▸ WORK INSTRUCTIONS:
Among the entries, find the lines with the string "text" and report them.

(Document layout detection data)
□ □ □
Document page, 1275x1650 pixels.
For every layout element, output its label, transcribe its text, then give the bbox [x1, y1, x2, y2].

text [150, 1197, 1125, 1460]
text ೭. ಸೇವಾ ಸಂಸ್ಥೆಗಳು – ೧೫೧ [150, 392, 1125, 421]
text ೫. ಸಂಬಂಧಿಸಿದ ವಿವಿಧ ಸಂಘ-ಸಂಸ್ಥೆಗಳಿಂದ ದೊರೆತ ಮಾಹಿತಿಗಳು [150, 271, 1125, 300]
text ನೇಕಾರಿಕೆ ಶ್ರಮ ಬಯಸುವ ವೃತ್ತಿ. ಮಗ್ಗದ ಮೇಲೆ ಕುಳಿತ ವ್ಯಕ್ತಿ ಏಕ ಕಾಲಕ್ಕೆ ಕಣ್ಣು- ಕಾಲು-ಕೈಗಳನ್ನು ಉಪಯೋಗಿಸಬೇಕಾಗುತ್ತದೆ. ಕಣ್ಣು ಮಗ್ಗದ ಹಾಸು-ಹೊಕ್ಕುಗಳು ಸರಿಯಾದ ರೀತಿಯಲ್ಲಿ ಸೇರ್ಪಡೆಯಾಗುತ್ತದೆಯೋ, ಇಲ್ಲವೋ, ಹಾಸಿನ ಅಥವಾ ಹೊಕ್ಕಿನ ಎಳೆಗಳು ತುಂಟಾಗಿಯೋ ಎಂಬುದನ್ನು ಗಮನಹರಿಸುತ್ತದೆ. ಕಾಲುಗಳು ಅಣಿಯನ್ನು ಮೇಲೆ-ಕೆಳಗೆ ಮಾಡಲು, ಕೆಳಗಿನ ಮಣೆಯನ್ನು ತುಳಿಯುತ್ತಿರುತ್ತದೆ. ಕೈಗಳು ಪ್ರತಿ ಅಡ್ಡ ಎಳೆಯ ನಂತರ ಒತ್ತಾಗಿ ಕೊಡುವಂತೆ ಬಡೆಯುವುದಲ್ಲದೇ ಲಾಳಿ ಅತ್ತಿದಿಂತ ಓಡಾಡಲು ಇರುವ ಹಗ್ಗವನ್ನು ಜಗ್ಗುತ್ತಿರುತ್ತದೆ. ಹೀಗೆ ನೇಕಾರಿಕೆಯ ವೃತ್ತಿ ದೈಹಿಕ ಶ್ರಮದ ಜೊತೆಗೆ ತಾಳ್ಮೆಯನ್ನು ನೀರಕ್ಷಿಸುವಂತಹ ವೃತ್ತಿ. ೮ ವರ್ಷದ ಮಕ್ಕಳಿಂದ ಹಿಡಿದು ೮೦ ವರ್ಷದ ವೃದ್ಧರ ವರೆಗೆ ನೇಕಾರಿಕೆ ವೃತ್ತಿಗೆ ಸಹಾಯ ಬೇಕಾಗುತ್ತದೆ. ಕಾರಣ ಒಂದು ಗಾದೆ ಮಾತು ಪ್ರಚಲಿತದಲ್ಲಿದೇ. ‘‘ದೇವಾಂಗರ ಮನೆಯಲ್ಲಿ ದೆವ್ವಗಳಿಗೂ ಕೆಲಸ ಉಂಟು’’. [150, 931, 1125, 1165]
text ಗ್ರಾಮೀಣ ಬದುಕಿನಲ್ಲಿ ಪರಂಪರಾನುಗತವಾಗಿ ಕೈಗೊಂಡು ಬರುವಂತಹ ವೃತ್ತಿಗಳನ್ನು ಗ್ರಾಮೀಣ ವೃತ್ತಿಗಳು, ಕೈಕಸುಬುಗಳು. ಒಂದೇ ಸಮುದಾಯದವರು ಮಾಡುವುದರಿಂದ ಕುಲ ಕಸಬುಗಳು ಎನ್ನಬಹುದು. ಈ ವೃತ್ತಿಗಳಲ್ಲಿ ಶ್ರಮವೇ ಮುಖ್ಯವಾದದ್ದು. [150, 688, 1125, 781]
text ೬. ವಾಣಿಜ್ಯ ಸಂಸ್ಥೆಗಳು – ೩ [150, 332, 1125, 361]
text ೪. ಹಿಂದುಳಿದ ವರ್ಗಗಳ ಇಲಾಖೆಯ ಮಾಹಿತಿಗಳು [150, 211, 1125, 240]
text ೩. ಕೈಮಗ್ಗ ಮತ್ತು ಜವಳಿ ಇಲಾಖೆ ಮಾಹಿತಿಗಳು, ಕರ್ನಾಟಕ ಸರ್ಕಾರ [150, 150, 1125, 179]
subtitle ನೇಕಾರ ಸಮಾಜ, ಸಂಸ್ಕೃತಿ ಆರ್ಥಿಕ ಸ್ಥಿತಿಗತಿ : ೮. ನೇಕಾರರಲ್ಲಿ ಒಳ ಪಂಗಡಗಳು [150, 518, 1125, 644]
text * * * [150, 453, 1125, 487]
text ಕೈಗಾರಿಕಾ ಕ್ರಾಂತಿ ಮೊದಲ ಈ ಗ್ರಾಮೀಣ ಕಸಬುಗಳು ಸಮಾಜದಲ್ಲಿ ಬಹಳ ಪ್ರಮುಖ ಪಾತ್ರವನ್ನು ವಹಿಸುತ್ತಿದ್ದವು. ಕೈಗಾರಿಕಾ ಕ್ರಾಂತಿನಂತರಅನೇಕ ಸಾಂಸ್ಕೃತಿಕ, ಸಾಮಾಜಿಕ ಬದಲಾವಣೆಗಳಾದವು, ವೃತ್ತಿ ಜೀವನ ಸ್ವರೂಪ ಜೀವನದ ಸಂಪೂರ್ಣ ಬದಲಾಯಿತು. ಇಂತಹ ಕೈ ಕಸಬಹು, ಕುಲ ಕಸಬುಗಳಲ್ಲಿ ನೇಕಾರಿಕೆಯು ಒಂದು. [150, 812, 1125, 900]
□ □ □
▸ FINAL ANSWER:
For every layout element, output its label, transcribe its text, then give the bbox [x1, y1, x2, y2].
text [150, 1197, 1125, 1460]
text ೭. ಸೇವಾ ಸಂಸ್ಥೆಗಳು – ೧೫೧ [150, 392, 1125, 421]
text ೫. ಸಂಬಂಧಿಸಿದ ವಿವಿಧ ಸಂಘ-ಸಂಸ್ಥೆಗಳಿಂದ ದೊರೆತ ಮಾಹಿತಿಗಳು [150, 271, 1125, 300]
text ನೇಕಾರಿಕೆ ಶ್ರಮ ಬಯಸುವ ವೃತ್ತಿ. ಮಗ್ಗದ ಮೇಲೆ ಕುಳಿತ ವ್ಯಕ್ತಿ ಏಕ ಕಾಲಕ್ಕೆ ಕಣ್ಣು- ಕಾಲು-ಕೈಗಳನ್ನು ಉಪಯೋಗಿಸಬೇಕಾಗುತ್ತದೆ. ಕಣ್ಣು ಮಗ್ಗದ ಹಾಸು-ಹೊಕ್ಕುಗಳು ಸರಿಯಾದ ರೀತಿಯಲ್ಲಿ ಸೇರ್ಪಡೆಯಾಗುತ್ತದೆಯೋ, ಇಲ್ಲವೋ, ಹಾಸಿನ ಅಥವಾ ಹೊಕ್ಕಿನ ಎಳೆಗಳು ತುಂಟಾಗಿಯೋ ಎಂಬುದನ್ನು ಗಮನಹರಿಸುತ್ತದೆ. ಕಾಲುಗಳು ಅಣಿಯನ್ನು ಮೇಲೆ-ಕೆಳಗೆ ಮಾಡಲು, ಕೆಳಗಿನ ಮಣೆಯನ್ನು ತುಳಿಯುತ್ತಿರುತ್ತದೆ. ಕೈಗಳು ಪ್ರತಿ ಅಡ್ಡ ಎಳೆಯ ನಂತರ ಒತ್ತಾಗಿ ಕೊಡುವಂತೆ ಬಡೆಯುವುದಲ್ಲದೇ ಲಾಳಿ ಅತ್ತಿದಿಂತ ಓಡಾಡಲು ಇರುವ ಹಗ್ಗವನ್ನು ಜಗ್ಗುತ್ತಿರುತ್ತದೆ. ಹೀಗೆ ನೇಕಾರಿಕೆಯ ವೃತ್ತಿ ದೈಹಿಕ ಶ್ರಮದ ಜೊತೆಗೆ ತಾಳ್ಮೆಯನ್ನು ನೀರಕ್ಷಿಸುವಂತಹ ವೃತ್ತಿ. ೮ ವರ್ಷದ ಮಕ್ಕಳಿಂದ ಹಿಡಿದು ೮೦ ವರ್ಷದ ವೃದ್ಧರ ವರೆಗೆ ನೇಕಾರಿಕೆ ವೃತ್ತಿಗೆ ಸಹಾಯ ಬೇಕಾಗುತ್ತದೆ. ಕಾರಣ ಒಂದು ಗಾದೆ ಮಾತು ಪ್ರಚಲಿತದಲ್ಲಿದೇ. ‘‘ದೇವಾಂಗರ ಮನೆಯಲ್ಲಿ ದೆವ್ವಗಳಿಗೂ ಕೆಲಸ ಉಂಟು’’. [150, 931, 1125, 1165]
text ಗ್ರಾಮೀಣ ಬದುಕಿನಲ್ಲಿ ಪರಂಪರಾನುಗತವಾಗಿ ಕೈಗೊಂಡು ಬರುವಂತಹ ವೃತ್ತಿಗಳನ್ನು ಗ್ರಾಮೀಣ ವೃತ್ತಿಗಳು, ಕೈಕಸುಬುಗಳು. ಒಂದೇ ಸಮುದಾಯದವರು ಮಾಡುವುದರಿಂದ ಕುಲ ಕಸಬುಗಳು ಎನ್ನಬಹುದು. ಈ ವೃತ್ತಿಗಳಲ್ಲಿ ಶ್ರಮವೇ ಮುಖ್ಯವಾದದ್ದು. [150, 688, 1125, 781]
text ೬. ವಾಣಿಜ್ಯ ಸಂಸ್ಥೆಗಳು – ೩ [150, 332, 1125, 361]
text ೪. ಹಿಂದುಳಿದ ವರ್ಗಗಳ ಇಲಾಖೆಯ ಮಾಹಿತಿಗಳು [150, 211, 1125, 240]
text ೩. ಕೈಮಗ್ಗ ಮತ್ತು ಜವಳಿ ಇಲಾಖೆ ಮಾಹಿತಿಗಳು, ಕರ್ನಾಟಕ ಸರ್ಕಾರ [150, 150, 1125, 179]
text * * * [150, 453, 1125, 487]
text ಕೈಗಾರಿಕಾ ಕ್ರಾಂತಿ ಮೊದಲ ಈ ಗ್ರಾಮೀಣ ಕಸಬುಗಳು ಸಮಾಜದಲ್ಲಿ ಬಹಳ ಪ್ರಮುಖ ಪಾತ್ರವನ್ನು ವಹಿಸುತ್ತಿದ್ದವು. ಕೈಗಾರಿಕಾ ಕ್ರಾಂತಿನಂತರಅನೇಕ ಸಾಂಸ್ಕೃತಿಕ, ಸಾಮಾಜಿಕ ಬದಲಾವಣೆಗಳಾದವು, ವೃತ್ತಿ ಜೀವನ ಸ್ವರೂಪ ಜೀವನದ ಸಂಪೂರ್ಣ ಬದಲಾಯಿತು. ಇಂತಹ ಕೈ ಕಸಬಹು, ಕುಲ ಕಸಬುಗಳಲ್ಲಿ ನೇಕಾರಿಕೆಯು ಒಂದು. [150, 812, 1125, 900]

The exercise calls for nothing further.